* Extrait:
-.-.-
Vivre le temps des troubles
Vivre le temps des troubles
Dans cet essai court et percutant, le fondateur de l’Institut français des relations internationales (Ifri) nous offre une fresque de premier plan pour traiter non pas des relations internationales, volatiles et conjoncturelles, mais du système international, ce cadre structurant au sein duquel s’ordonnent les événements du monde.
Au commencement, il y a un constat : celui du « temps des troubles ». Ce temps, c’est celui d’un XXIe siècle que l’auteur considère comme « mal parti », une sorte de « mauvaise passe à franchir » pour un monde tiraillé par des forces antagonistes. Partant, Thierry de Montbrial estime que l’instabilité structurelle du système international actuel le rend inapte à réguler la marche du monde qui vient : ce système doit donc évoluer pour laisser la place à une gouvernance mondiale à la hauteur des enjeux.
-.-.-
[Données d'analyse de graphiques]
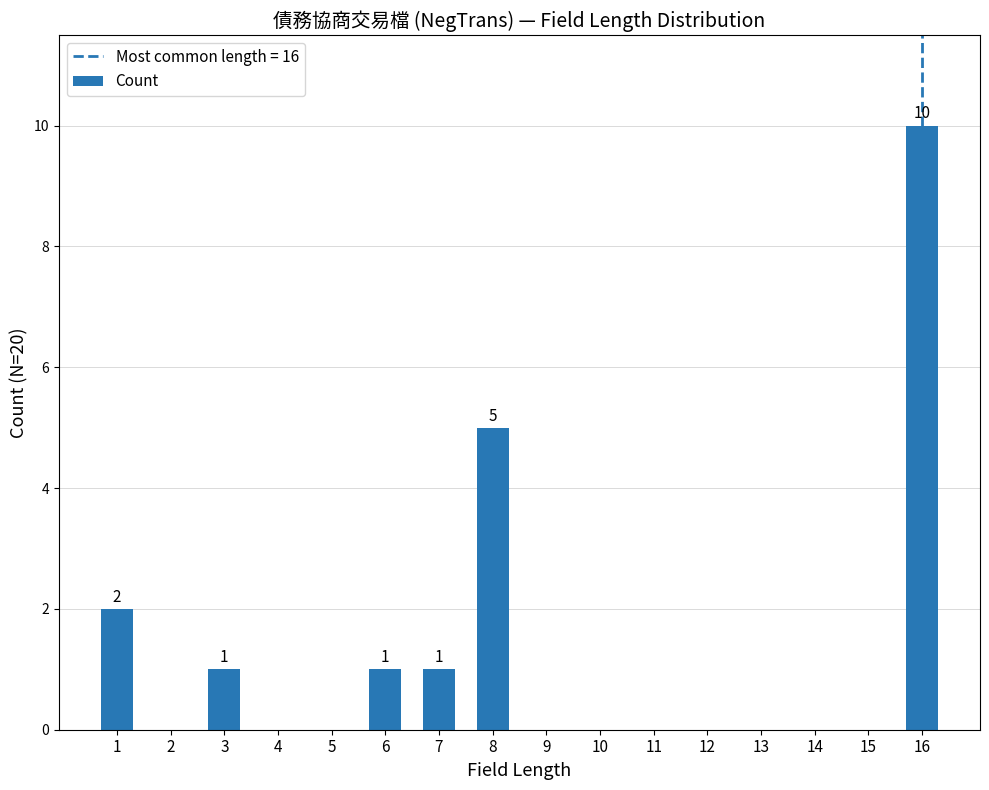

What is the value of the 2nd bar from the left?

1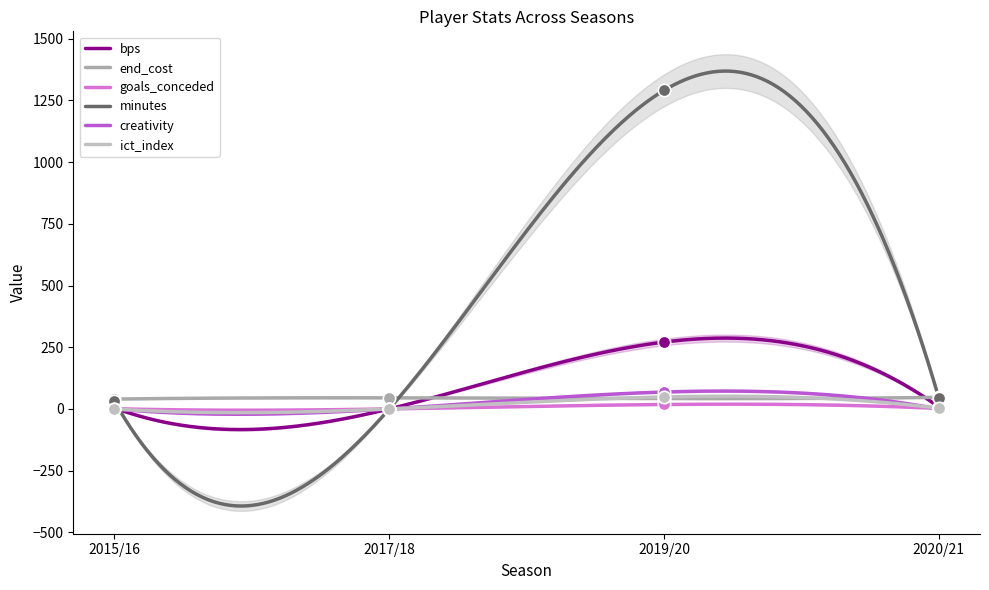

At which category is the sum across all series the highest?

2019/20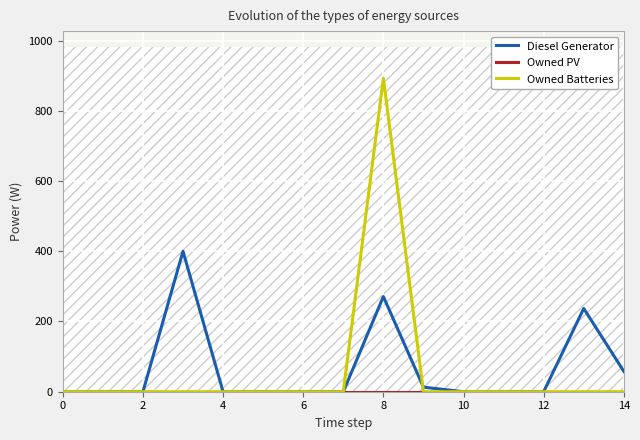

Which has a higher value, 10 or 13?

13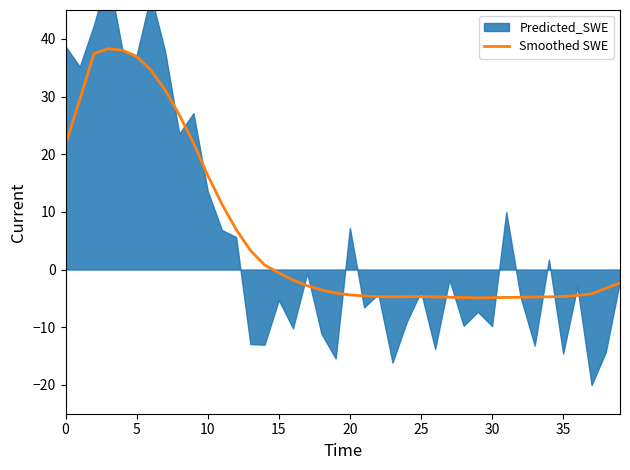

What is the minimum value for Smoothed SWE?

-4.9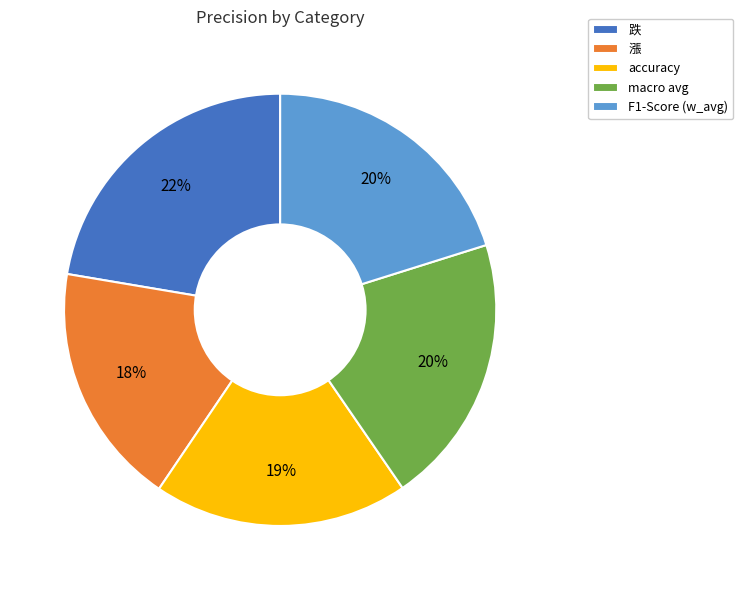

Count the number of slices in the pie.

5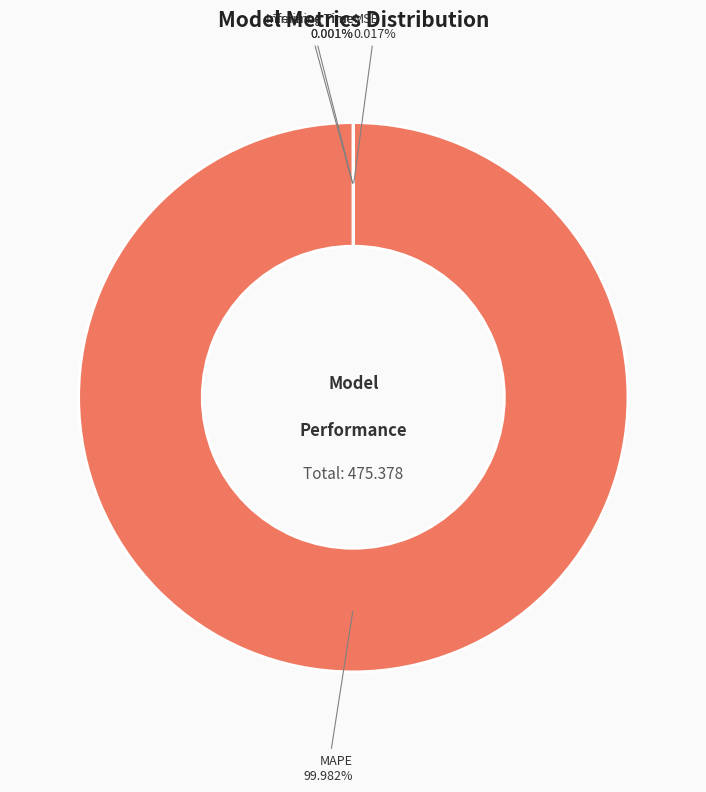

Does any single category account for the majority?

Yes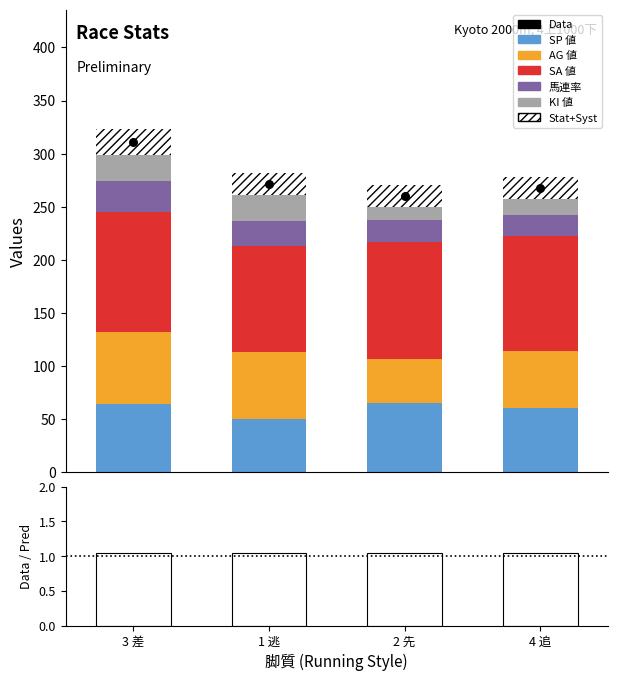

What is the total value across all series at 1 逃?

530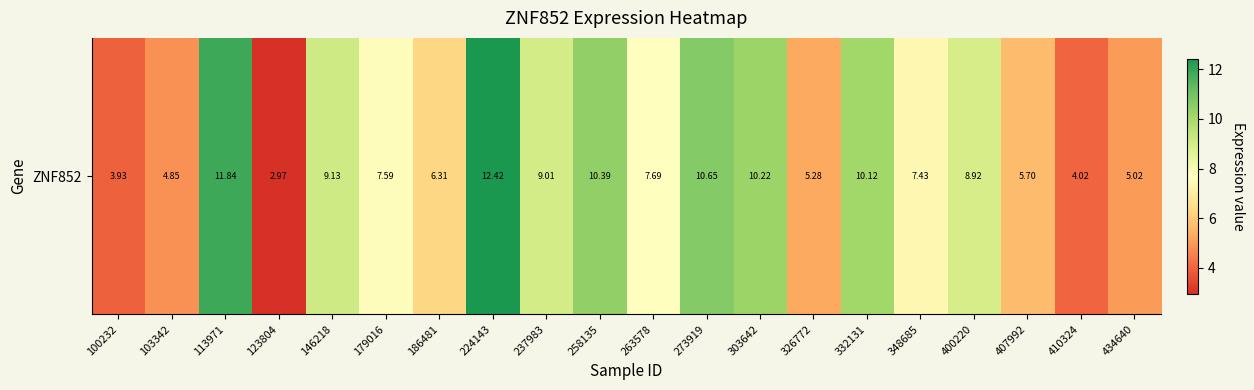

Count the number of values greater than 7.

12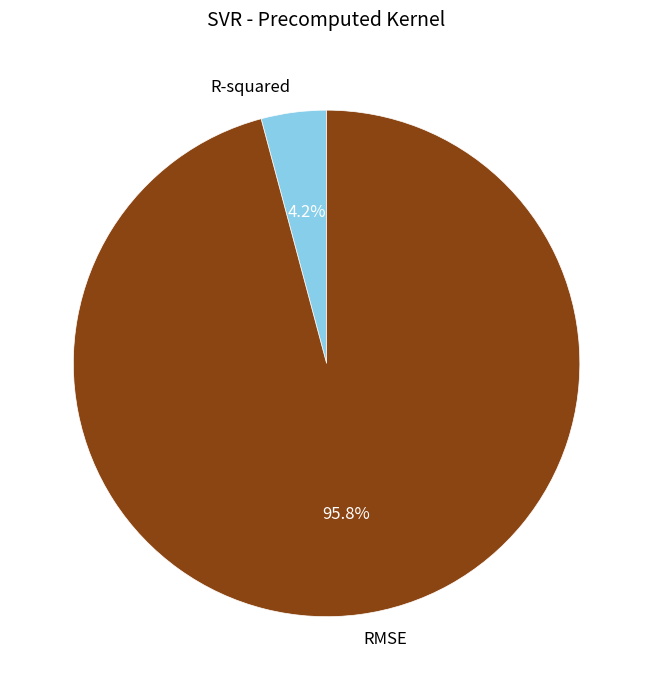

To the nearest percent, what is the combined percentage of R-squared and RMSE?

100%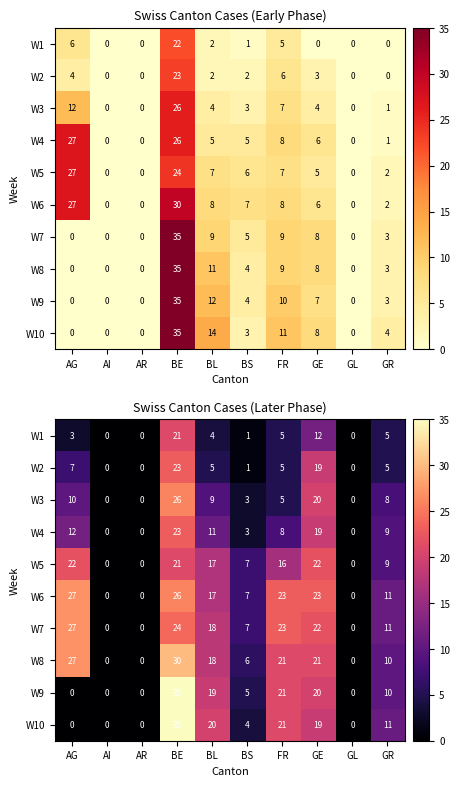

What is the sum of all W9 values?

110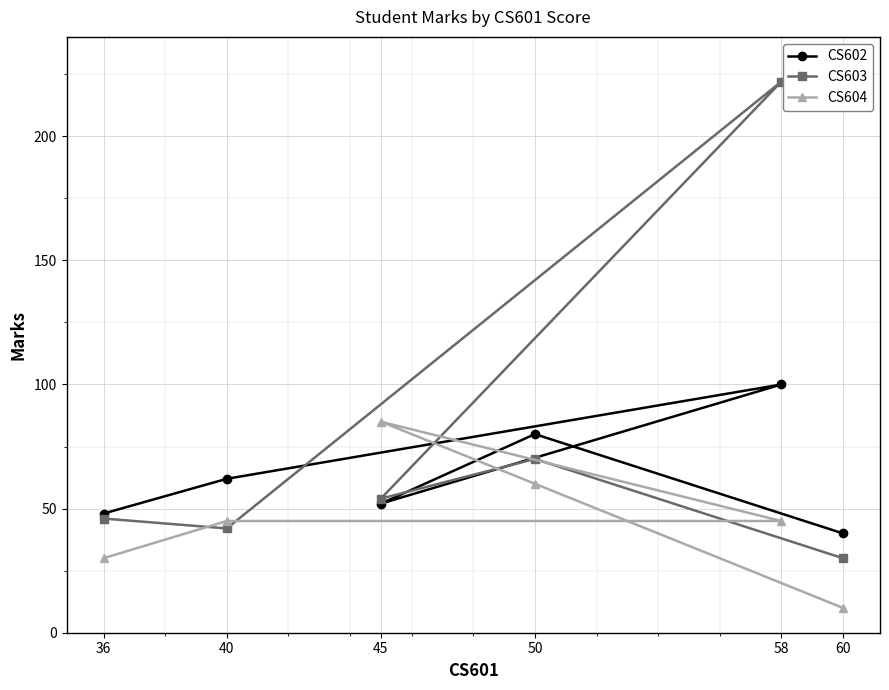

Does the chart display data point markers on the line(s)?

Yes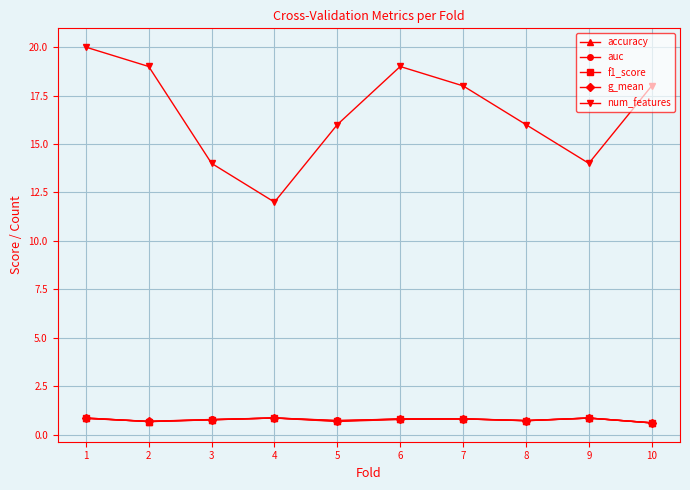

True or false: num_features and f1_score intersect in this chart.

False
-.-.-
* Objectif de la tâche:
Extrayez du texte, sans rien modifier, le passage qui s'ouvre sur les mots contenant "Au commencement, il" et se clôt sur "hauteur des enjeux.". Seul le texte doit servir de référence.

* Tâche accomplie:
Au commencement, il y a un constat : celui du « temps des troubles ». Ce temps, c’est celui d’un XXIe siècle que l’auteur considère comme « mal parti », une sorte de « mauvaise passe à franchir » pour un monde tiraillé par des forces antagonistes. Partant, Thierry de Montbrial estime que l’instabilité structurelle du système international actuel le rend inapte à réguler la marche du monde qui vient : ce système doit donc évoluer pour laisser la place à une gouvernance mondiale à la hauteur des enjeux.